Şimdiye kadar bulunmuş en eski seramik sanat eseri Anadolu’da ortaya çıktı. Tarihte kaydedilmiş en eski seramik keşifleri Anadolu’dadır. En eski yerleşim üniteleri olan Hacılar ve Alacahöyük’te bulunan çanaklar MÖ 6000 yılına ait. Bu el yapımı eserler tarih boyunca seramik dalında yapılmış en eski sanatsal çalışmalardır.
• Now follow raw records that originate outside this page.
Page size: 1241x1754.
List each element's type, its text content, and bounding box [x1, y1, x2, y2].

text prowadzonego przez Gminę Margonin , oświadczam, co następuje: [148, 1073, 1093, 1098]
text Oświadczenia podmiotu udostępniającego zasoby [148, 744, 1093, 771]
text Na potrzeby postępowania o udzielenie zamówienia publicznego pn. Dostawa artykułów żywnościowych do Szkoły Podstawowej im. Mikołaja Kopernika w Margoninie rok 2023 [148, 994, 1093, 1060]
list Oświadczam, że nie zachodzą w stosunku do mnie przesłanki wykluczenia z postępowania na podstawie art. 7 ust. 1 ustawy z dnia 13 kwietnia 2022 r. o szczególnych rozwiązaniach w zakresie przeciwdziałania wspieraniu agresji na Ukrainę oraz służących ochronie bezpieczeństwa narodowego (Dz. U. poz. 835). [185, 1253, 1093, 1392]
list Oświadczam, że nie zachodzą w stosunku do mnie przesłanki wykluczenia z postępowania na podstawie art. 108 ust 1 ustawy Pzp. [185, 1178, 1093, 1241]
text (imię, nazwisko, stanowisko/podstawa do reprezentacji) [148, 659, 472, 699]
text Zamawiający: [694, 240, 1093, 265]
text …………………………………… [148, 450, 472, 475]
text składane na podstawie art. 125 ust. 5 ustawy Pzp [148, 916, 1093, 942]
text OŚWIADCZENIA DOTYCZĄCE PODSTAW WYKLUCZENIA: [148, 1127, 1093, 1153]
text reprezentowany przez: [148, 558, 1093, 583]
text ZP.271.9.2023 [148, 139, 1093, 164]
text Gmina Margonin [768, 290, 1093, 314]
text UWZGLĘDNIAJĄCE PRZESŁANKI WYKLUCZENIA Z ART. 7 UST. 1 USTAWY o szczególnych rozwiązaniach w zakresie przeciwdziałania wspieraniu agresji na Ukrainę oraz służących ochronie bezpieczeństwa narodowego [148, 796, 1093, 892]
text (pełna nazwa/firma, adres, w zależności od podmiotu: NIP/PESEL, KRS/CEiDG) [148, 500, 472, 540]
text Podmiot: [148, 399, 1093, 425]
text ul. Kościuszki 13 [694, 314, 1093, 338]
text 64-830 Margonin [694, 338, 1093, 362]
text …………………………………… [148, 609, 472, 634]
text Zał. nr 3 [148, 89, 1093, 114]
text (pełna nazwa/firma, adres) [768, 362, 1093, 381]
Neolitik devirde başlayan seramik üretimi, sadece günlük kullanımlık canak çomlek formunda ortaya çıkmadı. Anadolu insanı seramiğin dayanıklılığından etkilenerek ondan dinsel törenlerde kullandığı tanrı heykelleri yaptı. Süs eşyaları ve takılar yaptı. Kilden yaptığı lambaları mağarasında kullandı, mektuplarını kil tabletlere yazdı, ölülerinin külünü kilden yaptığı çanaklarda taşıdı

Seramik var olduğu medeniyetin sosyal ve kültürel gelişimine ışık tuttu. Türkler Anadolu toprağına ayak bastıklarında önce Selçuklular, sonrada Osmanlılar tarihi mirası devraldılar. Seramik ve çanak ünlü Osmanlı Çinisine dönüştü. Hala bir çok tarihi binada İznik Çinisi canlılığını korumaktadır. 8000 yıl önce bu topraklarda başlayan gelenek batı ve doğu kültürlerini de içine katarak devam etmektedir. Türk seramiği geleneği sanatla ve seramikle birleştiren Osmanlı mirasını devam ettirmekte.